Input records -

--- START ---

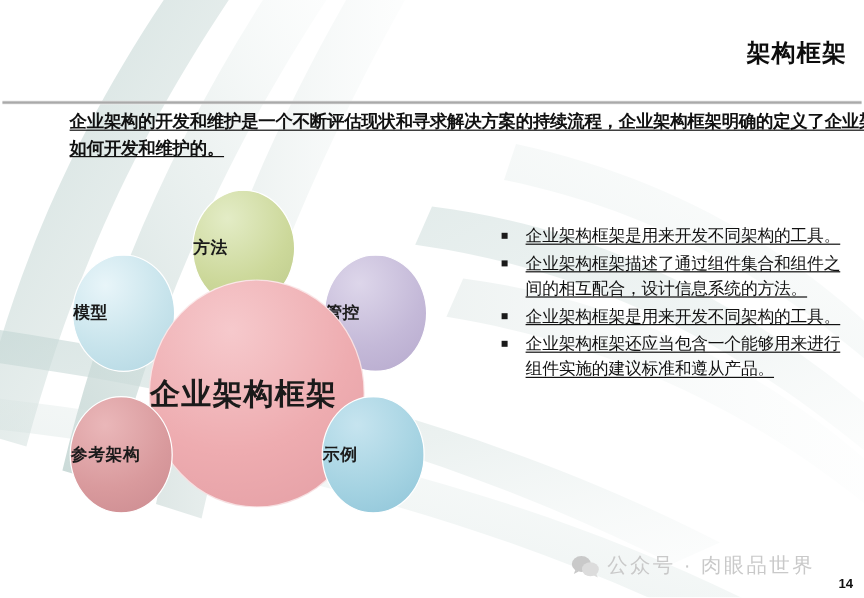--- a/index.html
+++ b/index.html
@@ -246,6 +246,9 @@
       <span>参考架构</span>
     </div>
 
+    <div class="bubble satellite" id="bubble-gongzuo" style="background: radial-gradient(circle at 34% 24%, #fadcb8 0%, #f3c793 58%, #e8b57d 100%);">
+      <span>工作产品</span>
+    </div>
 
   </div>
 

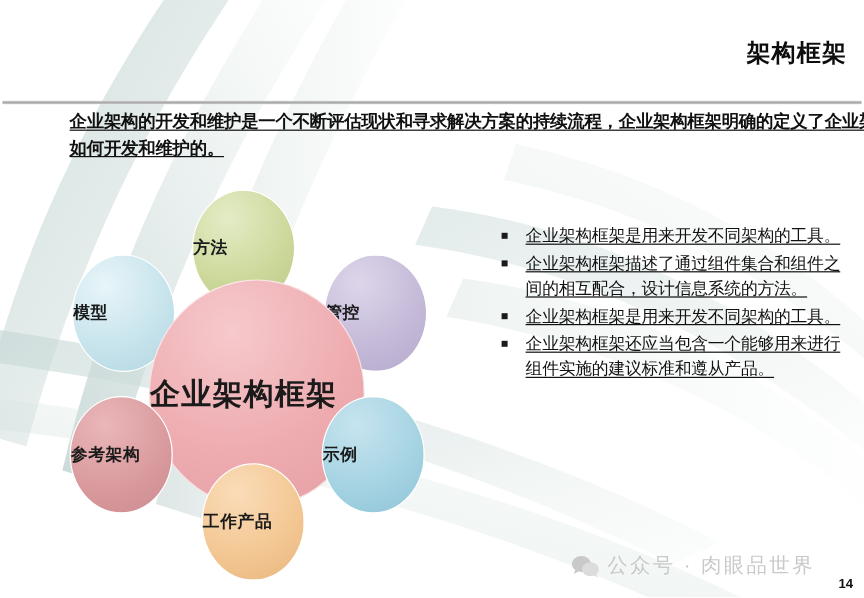--- a/index.html
+++ b/index.html
@@ -173,7 +173,7 @@
     position: absolute;
     right: 9px;
     bottom: 5px;
-    font-size: 11px;
+    font-size: 17px;
     font-weight: bold;
     color: #111111;
   }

--- END ---

The task -
Counting only lines that hold "font", state how many appear in the records, and give nothing but the number.

Response for this exercise -
3